Re: /proc/scsi/map

From: Kurt Garloff (garloff@suse.de)
Date: Mon Jun 17 2002 - 15:57:50 EST


Hi Patrick,

On Mon, Jun 17, 2002 at 01:35:34PM -0700, Patrick Mansfield wrote:
> On Sat, Jun 15, 2002 at 03:36:06PM +0200, Kurt Garloff wrote:
> > Life would be easier if the scsi subsystem would just report which SCSI
> > device (uniquely identified by the controller,bus,target,unit tuple) belongs
> > to which high-level device. The information is available in the kernel.
>
> I prefer we refer to the tuple as host, channel, id, lun (H, C, I, L), so
> as to more closely match /proc/scsi/scsi, /proc/scsi/sg, and attached
> messages:

You are refering to the naming of this 4-tuple, right: HCIL vs. CBTU?
I chose for CBTU, because that on's used in devfs. Actually, as you can see
from scsidev, I like HCIL more.

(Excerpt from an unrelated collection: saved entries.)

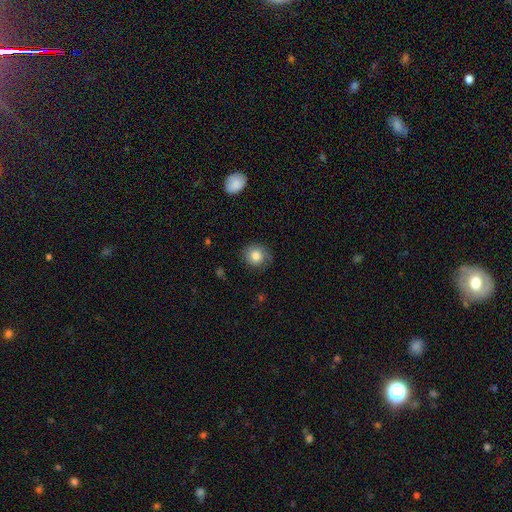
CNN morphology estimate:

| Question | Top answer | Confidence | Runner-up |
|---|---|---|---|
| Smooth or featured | smooth | 82% | featured or disk (9%) |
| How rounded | round | 83% | in between (16%) |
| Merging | none | 75% | minor disturbance (19%) |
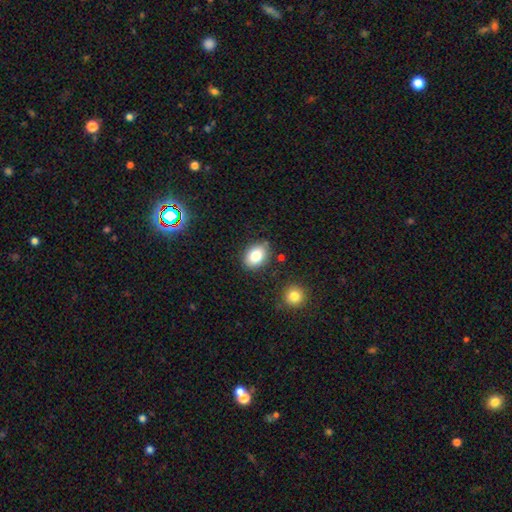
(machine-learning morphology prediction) This is clearly a smooth galaxy (82%). How rounded: likely in between (71%). Merging: clearly none (80%).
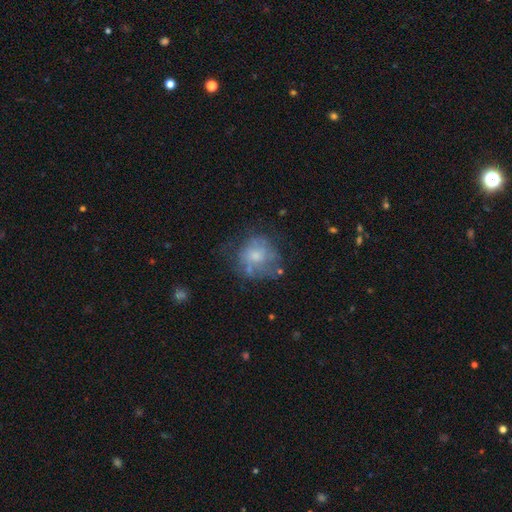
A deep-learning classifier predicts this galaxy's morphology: This is possibly a smooth galaxy (46%). Merging: possibly none (50%).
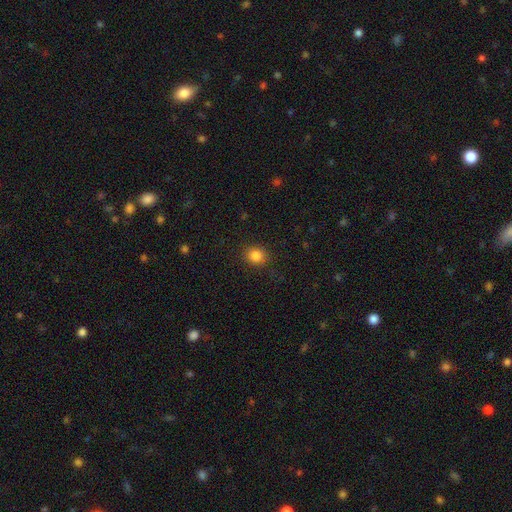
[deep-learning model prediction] Smooth or featured: smooth — 85% (star or artifact — 11%)
How rounded: round — 80% (in between — 19%)
Merging: none — 87% (minor disturbance — 9%)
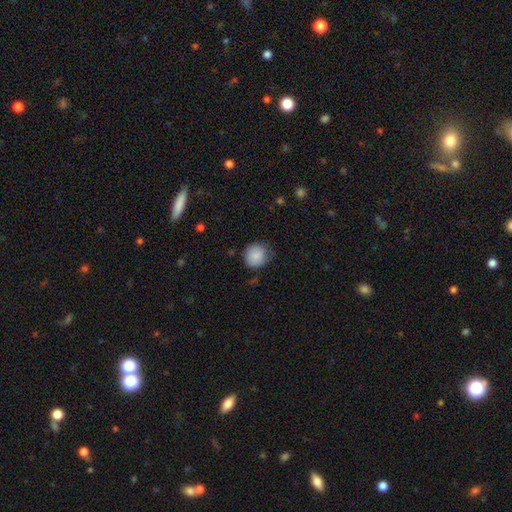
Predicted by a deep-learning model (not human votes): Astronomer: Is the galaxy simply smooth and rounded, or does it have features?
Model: smooth — 87%.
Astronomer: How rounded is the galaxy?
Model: round — 86%.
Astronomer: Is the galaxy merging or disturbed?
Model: none — 72%.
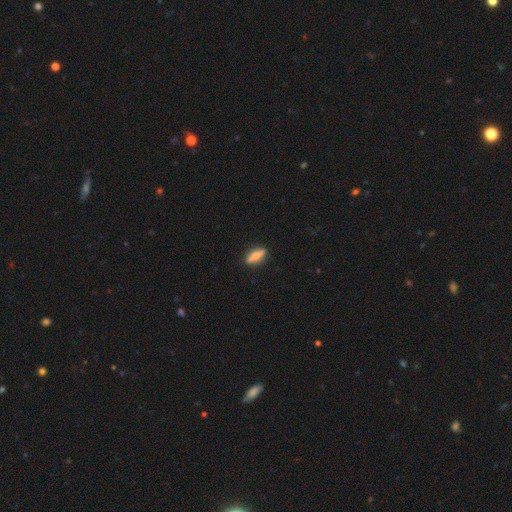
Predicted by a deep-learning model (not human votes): This is likely a smooth galaxy (65%). How rounded: possibly cigar-shaped (54%). Merging: clearly none (87%).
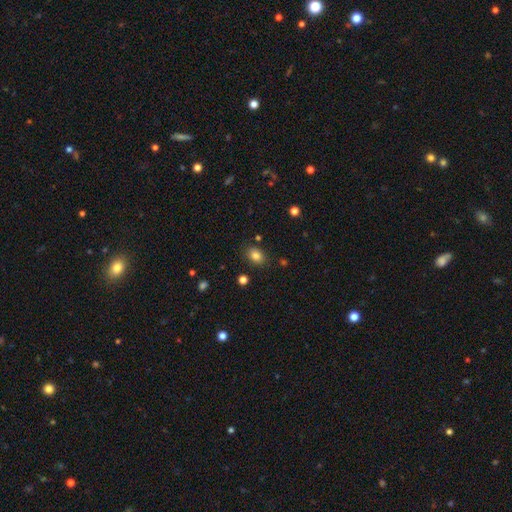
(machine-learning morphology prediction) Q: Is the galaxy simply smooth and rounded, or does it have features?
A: smooth — 82%.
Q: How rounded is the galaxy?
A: in between — 66%.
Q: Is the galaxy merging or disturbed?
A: none — 83%.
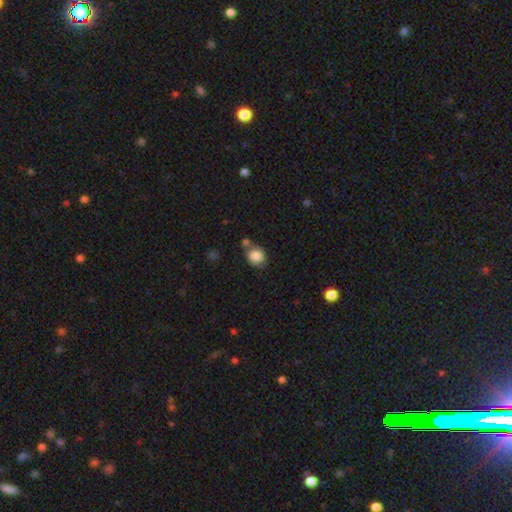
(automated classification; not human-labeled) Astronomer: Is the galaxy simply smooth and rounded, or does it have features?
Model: smooth — 83%.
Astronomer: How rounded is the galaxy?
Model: round — 65%.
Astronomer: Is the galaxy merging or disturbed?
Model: none — 58%.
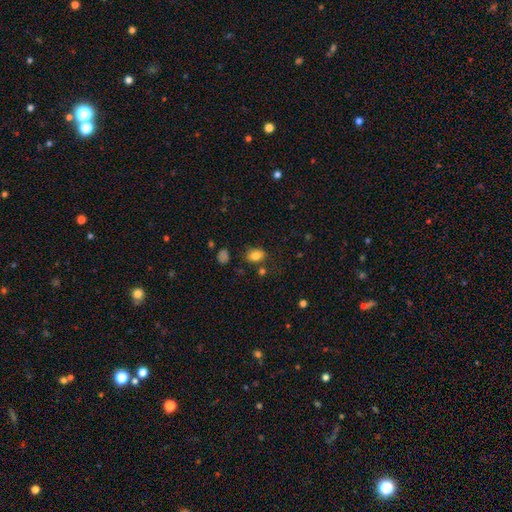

But that's a detail the kernel should not
care about. The header line should be removed anyway as Albert remarked.
And helping those people who think that 200 bytes is unacceptable bloat.

[...]
> > 3,0,12,00 0x00 1 sg12 c:15:0c sdf b:08:50
>
> Why not treat each upper layer driver the same? Type is already
> in /proc/scsi/scsi, or implied by the upper level drivers attached.
> Online should really be part of /proc/scsi/scsi.

I'm not sure I know what you mean. The fact that I decided to put
the sg device name first independently of the (potentially) random
order in which high-level drivers are assigned?

> Then, each line is a path followed by a list of upper level devices.

It is.

> This would also simplify the code, although the ordering of the upper
> level devices becomes link or module load order dependent.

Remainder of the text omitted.